* _SHORT TASK_
In the records below, take the part that opens with the line containing "scientific name: Littorina littorea" and closes with the line containing "scientific name: Uroplata girardi", both included. Render it as a Markdown table with columns Row and Line, numbering each line in Row and skipping blank lines.

* _EXCERPTED DATA_

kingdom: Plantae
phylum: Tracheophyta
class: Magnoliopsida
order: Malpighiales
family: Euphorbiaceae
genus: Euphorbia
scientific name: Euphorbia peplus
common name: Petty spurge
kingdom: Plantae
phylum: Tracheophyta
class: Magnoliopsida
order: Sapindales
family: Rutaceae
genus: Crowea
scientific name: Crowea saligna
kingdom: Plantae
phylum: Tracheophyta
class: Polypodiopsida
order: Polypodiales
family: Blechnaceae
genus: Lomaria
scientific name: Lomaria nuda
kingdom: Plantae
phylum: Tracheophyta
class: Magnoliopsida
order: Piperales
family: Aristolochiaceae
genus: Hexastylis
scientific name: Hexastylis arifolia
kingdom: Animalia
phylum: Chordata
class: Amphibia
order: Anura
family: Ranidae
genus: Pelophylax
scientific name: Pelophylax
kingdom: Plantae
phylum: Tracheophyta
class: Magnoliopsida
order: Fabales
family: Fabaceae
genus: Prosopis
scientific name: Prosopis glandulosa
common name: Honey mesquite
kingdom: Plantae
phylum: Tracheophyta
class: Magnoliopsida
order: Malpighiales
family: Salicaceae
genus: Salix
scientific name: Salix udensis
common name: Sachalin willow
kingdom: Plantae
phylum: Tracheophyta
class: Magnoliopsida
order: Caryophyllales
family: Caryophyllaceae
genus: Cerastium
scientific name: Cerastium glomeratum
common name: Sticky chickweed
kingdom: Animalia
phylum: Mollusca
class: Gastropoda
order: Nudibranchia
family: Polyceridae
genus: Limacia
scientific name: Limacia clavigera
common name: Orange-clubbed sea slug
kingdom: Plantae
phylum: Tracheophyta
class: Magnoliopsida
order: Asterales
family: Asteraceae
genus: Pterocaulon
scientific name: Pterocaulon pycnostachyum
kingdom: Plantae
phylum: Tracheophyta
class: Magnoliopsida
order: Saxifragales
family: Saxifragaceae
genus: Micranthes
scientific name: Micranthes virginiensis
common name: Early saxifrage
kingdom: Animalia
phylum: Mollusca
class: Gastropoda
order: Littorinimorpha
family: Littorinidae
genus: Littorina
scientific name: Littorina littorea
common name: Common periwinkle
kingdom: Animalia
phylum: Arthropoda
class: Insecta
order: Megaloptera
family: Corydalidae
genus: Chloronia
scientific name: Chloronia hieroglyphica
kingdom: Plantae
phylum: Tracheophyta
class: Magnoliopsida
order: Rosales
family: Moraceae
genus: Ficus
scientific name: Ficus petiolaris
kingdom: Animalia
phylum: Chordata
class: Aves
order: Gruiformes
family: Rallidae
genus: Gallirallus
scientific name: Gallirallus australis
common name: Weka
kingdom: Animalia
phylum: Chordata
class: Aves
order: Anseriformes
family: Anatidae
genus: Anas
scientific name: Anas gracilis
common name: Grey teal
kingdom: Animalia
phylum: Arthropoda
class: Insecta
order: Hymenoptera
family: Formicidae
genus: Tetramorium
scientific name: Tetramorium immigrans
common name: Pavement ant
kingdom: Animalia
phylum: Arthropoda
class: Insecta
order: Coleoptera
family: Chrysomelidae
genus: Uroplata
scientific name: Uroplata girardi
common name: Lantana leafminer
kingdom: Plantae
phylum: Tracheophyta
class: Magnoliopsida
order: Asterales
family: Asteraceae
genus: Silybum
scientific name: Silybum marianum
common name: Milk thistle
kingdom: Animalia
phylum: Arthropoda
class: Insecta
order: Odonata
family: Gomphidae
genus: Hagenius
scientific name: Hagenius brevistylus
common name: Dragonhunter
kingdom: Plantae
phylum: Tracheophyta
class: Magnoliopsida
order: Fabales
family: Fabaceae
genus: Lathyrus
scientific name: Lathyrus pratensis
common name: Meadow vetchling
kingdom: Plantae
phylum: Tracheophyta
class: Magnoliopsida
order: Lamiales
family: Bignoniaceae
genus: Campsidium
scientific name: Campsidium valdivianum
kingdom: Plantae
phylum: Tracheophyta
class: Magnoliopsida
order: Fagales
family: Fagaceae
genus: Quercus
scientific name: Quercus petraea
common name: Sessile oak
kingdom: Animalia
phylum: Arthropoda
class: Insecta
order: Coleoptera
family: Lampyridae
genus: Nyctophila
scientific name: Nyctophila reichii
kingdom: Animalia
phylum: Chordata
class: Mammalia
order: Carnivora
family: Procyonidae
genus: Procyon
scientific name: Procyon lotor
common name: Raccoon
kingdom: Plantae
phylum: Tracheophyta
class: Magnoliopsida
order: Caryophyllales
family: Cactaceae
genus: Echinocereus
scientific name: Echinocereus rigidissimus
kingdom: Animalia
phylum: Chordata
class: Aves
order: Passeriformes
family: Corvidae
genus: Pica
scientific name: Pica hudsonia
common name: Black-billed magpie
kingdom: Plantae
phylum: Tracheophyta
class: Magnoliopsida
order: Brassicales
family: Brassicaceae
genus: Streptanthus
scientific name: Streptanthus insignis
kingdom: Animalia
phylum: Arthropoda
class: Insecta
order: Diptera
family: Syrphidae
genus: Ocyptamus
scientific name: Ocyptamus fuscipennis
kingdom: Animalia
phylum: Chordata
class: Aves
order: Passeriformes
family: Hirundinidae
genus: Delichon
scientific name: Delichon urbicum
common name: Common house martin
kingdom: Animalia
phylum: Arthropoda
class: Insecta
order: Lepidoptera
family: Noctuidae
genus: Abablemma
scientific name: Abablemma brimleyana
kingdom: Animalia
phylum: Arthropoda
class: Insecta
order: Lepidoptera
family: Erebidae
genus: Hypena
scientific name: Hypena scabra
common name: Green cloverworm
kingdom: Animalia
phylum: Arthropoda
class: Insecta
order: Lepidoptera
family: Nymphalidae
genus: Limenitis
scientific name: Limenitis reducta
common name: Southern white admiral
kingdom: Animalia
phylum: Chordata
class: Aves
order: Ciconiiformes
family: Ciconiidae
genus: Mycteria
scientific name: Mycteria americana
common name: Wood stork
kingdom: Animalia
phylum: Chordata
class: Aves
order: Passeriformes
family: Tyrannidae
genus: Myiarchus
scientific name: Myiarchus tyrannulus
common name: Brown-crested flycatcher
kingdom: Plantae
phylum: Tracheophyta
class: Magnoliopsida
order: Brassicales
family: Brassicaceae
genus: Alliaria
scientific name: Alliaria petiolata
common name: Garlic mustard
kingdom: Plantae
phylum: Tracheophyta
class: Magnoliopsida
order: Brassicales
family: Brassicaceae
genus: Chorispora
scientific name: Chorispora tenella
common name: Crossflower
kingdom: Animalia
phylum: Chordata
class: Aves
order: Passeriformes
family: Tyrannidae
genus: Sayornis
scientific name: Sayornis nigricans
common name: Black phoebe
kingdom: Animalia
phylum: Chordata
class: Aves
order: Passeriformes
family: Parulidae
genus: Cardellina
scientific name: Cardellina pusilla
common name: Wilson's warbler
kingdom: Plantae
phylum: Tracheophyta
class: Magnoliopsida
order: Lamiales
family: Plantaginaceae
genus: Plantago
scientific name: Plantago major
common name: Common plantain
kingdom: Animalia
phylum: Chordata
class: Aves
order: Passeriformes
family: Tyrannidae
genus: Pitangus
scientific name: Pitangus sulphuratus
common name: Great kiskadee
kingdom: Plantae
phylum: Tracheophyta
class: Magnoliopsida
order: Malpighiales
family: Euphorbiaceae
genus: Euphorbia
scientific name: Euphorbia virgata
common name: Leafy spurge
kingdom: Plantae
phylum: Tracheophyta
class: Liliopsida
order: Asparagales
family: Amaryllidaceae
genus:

* _EXPECTED OUTPUT_
| Row | Line |
|---|---|
| 1 | scientific name: Littorina littorea |
| 2 | common name: Common periwinkle |
| 3 | kingdom: Animalia |
| 4 | phylum: Arthropoda |
| 5 | class: Insecta |
| 6 | order: Megaloptera |
| 7 | family: Corydalidae |
| 8 | genus: Chloronia |
| 9 | scientific name: Chloronia hieroglyphica |
| 10 | kingdom: Plantae |
| 11 | phylum: Tracheophyta |
| 12 | class: Magnoliopsida |
| 13 | order: Rosales |
| 14 | family: Moraceae |
| 15 | genus: Ficus |
| 16 | scientific name: Ficus petiolaris |
| 17 | kingdom: Animalia |
| 18 | phylum: Chordata |
| 19 | class: Aves |
| 20 | order: Gruiformes |
| 21 | family: Rallidae |
| 22 | genus: Gallirallus |
| 23 | scientific name: Gallirallus australis |
| 24 | common name: Weka |
| 25 | kingdom: Animalia |
| 26 | phylum: Chordata |
| 27 | class: Aves |
| 28 | order: Anseriformes |
| 29 | family: Anatidae |
| 30 | genus: Anas |
| 31 | scientific name: Anas gracilis |
| 32 | common name: Grey teal |
| 33 | kingdom: Animalia |
| 34 | phylum: Arthropoda |
| 35 | class: Insecta |
| 36 | order: Hymenoptera |
| 37 | family: Formicidae |
| 38 | genus: Tetramorium |
| 39 | scientific name: Tetramorium immigrans |
| 40 | common name: Pavement ant |
| 41 | kingdom: Animalia |
| 42 | phylum: Arthropoda |
| 43 | class: Insecta |
| 44 | order: Coleoptera |
| 45 | family: Chrysomelidae |
| 46 | genus: Uroplata |
| 47 | scientific name: Uroplata girardi |